Beh, la storia insegna che qualsiasi “diritto” verrà al bisogno calpestato, salvo poi riformarsi, ma per altra gente, in momenti più favorevoli. Beninteso, i diritti sono sempre la distillazione astratta una cosa buona (specie un benevolo rapportarsi verso il prossimo) talmente buona che si vorrebba agganciarla al cielo rendendola indipendente dalle mutevoli circostanze che l’hanno prodotta, ma questa è un’illusione, credo, soprattutto nei riguardi della potenza delle idee in rapporto ad un “implicito” che rimane preponderante: della realtà cogliamo, alquanto selettivamente, poche decine di fattori e ci illudiamo che esista una loro combinazione in grado di mettere ogni cosa al suo giusto posto. In realtà siamo in grandissima parte trascinati dall’implicito. Così la sensibilità nei riguardi dell’infanticidio di una persona andrebbe, per dire, rapportata anche alla sua disponibilità a farsi maciullare, da oplita, in uno scontro tra falangi.
Noto a margine che negli Stati Uniti le persone che sono a favore della pena di morte sono generalmente contro l’aborto. Viceversa, i sostenitori del diritto di aborto sono generalmente contrari alla pena di morte.
Ho dimenticato la firma (e un “di”) al punto 8.
Dimentichi la polemica che divampa fra gli intellettuali che, per la maggior parte , affermano che un feto non è una creatura vivente pertanto è lecito abortire.
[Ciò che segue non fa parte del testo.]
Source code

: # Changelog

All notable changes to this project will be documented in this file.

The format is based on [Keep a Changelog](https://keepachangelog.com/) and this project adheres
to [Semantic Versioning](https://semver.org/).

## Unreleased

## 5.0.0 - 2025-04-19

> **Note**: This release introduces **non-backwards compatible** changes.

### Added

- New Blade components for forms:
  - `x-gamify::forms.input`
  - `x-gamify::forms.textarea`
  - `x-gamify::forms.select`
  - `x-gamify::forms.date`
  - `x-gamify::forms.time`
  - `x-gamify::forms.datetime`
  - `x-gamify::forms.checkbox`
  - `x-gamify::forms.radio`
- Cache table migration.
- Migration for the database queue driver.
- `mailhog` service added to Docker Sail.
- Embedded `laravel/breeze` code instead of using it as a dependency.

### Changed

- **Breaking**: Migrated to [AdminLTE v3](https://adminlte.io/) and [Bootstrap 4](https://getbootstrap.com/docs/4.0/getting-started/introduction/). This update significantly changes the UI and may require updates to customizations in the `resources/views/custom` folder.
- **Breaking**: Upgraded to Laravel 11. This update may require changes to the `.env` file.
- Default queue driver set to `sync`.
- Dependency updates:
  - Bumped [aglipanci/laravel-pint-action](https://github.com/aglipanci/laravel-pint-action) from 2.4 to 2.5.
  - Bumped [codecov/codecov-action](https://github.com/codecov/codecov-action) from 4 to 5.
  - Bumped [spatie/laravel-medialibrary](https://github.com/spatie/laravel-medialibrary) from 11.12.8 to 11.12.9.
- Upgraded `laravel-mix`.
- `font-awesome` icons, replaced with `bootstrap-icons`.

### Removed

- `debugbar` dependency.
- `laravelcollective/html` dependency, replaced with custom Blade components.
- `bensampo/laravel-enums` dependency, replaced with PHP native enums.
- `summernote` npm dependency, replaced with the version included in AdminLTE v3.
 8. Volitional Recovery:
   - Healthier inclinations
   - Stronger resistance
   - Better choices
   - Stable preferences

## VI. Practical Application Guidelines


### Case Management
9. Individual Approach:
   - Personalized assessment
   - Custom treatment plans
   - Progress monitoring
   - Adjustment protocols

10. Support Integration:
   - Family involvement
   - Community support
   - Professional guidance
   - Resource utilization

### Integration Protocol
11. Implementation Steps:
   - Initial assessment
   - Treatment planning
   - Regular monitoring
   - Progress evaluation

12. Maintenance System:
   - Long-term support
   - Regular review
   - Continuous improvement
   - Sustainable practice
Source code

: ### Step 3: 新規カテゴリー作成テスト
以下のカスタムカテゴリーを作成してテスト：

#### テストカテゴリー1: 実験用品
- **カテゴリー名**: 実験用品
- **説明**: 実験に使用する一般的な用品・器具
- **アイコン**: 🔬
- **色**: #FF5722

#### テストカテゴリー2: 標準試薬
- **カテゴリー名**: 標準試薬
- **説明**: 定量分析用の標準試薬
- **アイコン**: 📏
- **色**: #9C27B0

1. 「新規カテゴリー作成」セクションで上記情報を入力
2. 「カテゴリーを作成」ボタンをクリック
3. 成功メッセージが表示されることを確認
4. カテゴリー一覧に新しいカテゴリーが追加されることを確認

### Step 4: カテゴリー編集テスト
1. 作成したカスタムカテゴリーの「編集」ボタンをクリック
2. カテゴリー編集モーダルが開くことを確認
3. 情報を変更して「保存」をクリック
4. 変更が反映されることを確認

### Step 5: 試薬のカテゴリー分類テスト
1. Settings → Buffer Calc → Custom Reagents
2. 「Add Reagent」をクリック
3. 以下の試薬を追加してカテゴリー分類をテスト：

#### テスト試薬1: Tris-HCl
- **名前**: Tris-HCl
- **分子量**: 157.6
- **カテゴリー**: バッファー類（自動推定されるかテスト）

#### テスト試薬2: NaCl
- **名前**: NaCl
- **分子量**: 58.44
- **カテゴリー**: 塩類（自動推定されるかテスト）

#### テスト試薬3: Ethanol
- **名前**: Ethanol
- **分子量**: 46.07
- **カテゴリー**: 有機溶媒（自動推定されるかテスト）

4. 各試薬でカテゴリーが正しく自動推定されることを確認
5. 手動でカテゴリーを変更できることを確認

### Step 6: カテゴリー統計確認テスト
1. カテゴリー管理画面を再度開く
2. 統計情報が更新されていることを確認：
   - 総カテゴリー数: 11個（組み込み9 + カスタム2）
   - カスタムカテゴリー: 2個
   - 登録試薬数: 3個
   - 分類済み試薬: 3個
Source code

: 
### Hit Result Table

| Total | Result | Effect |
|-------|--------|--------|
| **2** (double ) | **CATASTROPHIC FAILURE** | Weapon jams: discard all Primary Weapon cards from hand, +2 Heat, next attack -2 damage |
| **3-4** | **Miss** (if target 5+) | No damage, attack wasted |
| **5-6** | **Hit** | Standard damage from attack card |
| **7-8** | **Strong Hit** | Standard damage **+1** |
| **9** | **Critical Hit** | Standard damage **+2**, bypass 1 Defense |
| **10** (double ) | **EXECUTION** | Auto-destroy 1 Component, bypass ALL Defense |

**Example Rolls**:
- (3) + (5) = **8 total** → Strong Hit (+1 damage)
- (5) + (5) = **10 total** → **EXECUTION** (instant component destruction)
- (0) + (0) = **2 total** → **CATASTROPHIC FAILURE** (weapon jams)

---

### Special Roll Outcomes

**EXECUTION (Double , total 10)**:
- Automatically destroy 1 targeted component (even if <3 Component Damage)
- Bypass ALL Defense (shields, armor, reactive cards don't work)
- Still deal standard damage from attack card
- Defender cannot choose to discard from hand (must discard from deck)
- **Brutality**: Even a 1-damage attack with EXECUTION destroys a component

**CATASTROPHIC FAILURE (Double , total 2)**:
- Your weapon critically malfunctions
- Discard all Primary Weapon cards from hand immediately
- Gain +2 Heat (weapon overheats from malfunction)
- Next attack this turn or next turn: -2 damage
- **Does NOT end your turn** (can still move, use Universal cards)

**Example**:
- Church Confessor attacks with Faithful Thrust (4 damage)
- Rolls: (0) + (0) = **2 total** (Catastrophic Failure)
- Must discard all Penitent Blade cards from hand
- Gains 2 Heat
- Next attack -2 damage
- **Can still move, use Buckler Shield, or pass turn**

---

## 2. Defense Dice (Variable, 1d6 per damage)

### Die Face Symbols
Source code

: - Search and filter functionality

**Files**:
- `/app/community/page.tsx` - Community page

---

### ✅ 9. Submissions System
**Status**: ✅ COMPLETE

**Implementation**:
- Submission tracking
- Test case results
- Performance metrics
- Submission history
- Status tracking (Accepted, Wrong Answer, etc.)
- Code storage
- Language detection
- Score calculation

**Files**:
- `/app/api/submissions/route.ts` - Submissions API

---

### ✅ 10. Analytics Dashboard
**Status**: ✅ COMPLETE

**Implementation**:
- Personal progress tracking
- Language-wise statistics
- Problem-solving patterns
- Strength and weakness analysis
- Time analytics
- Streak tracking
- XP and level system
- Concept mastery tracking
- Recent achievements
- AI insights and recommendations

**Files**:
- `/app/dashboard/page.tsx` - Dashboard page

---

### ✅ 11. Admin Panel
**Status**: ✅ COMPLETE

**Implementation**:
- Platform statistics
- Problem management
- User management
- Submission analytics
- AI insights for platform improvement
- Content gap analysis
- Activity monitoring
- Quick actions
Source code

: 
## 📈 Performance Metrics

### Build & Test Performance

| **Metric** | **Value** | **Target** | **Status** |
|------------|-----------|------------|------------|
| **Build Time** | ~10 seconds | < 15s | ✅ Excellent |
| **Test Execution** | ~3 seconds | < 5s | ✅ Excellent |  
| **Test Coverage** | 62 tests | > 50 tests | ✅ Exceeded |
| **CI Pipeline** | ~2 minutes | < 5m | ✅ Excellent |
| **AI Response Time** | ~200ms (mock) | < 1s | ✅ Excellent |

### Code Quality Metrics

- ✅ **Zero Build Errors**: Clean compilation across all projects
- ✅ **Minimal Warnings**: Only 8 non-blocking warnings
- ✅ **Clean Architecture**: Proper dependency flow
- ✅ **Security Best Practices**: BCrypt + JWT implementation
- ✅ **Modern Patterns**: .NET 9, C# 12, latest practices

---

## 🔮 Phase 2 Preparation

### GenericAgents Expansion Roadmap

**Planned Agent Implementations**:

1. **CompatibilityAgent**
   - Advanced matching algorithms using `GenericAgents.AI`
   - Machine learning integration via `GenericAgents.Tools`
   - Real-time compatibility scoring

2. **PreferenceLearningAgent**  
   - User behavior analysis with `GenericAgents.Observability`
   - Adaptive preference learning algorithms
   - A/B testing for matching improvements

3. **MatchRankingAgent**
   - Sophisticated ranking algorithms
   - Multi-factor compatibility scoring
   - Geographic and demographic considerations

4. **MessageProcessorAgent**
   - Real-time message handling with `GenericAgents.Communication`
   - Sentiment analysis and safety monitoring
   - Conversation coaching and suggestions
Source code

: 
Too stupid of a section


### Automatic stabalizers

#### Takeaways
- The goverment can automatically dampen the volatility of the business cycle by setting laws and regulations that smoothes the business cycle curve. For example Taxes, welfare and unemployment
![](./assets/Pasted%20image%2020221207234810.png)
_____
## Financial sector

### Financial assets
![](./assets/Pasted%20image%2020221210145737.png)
Chi invece è di parere contrario, dichiara che fin dai primi giorni del concepimento il feto è già un individuo con il suo diritto alla vita. La scienza non aiuta perchè si divide anch’essa nelle due suddette fazioni. A questo punto i credenti si schierano con la Chiesa e rifiutano l’aborto, i non credenti si schierano pro o contro a seconda della loro moralità o delle loro credenze. Non si verrà mai a capo del dilemma se non il giorno in cui la scienza non arriverà ad una più che chiara e logica e teologica conclusione.
Tra “creatura vivente” e “persona umana” c’è una certa differenza. La scienza, dal canto suo, non può arrivare in nessun caso a conclusioni teologiche o filosofiche, perché queste non appartengono al suo ambito. Lo scienziato come persona può avere opinioni religiose o non religiose, ma queste opinioni per sé non sono scientifiche, anche se possono (o possono non) fondarsi sulla scienza.
Oggi siamo generalmente portati a inorridire all’idea dell’infanticidio come praticato nel mondo antico greco-romano. Noi “occidentali”, voglio dire genericamente, del XXI secolo. Questo perchè siamo ancora permeati di cristianesimo, bene o male. Nella Lettera a Diogneto, l’ignoto autore, presentando i cristiani, allora perseguitati come setta pericolosa e immorale, diceva tra l’altro: essi non espongono i bambini. Al cristianesimo si deve certo la consdierazione per le vittime che oggi assume a volte aspetti grotteschi. Però mi sembra anche che pensando ai bambini spesso siamo portati a immaginarceli concretamente, pensando ai nostri figli, mentre per il feto non ci arriviamo in genere.